(August 31, 2012 at 5:33 am)apophenia Wrote:
First, our wills are not radically free. What we as an evolved biological organism are capable of willing, what we find hard to will and what is easy, is defined as an artifact of our evolutionary history. Our wills have been refined over time to serve the needs of our selfish genes. And something peculiar about that will, is that it deviates significantly from rational models. ... Moreover, a large chunk of our will involves cooperative ventures like families, tribes, and societies, ventures in which our evolved psychology allows us to leverage language, culture and reason into assemblages which include things like agreeing to be punished if we break rules, and so forth, which result in a sophisticated will which takes many things beyond visceral desire into account.
Second is that our wills are what I call "cognitively opaque". We can inspect the results, for example by apprehending a feeling of wrongness when we contemplate some act, but the reasons for that judgement aren't accessible to our introspection — the reason we came to that apprehension is computed somewhere below consciousness.
I completely agree with all of this and I like the way you put it together.

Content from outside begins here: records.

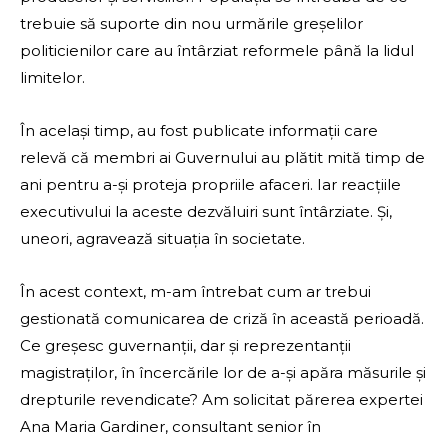
trebuie să suporte din nou urmările greșelilor
politicienilor care au întârziat reformele până la lidul
limitelor.
În același timp, au fost publicate informații care
relevă că membri ai Guvernului au plătit mită timp de
ani pentru a-și proteja propriile afaceri. Iar reacțiile
executivului la aceste dezvăluiri sunt întârziate. Și,
uneori, agravează situația în societate.
În acest context, m-am întrebat cum ar trebui
gestionată comunicarea de criză în această perioadă.
Ce greșesc guvernanții, dar și reprezentanții
magistraților, în încercările lor de a-și apăra măsurile și
drepturile revendicate? Am solicitat părerea expertei
Ana Maria Gardiner, consultant senior în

Morality is best understood biologically/psychologically/culturally. It isn't as though, in the absence of consciously deciding on a moral code we will be without one. Unless we're raised in a closet with minimal contact we will most likely already have a moral sense -unchosen- to be discovered, not decided upon.
There is something about consciously assenting to what we deem moral which is necessary to convey the sense of what we want the word to mean. But it may be that sense of the word carries a naive, mistaken view of human nature.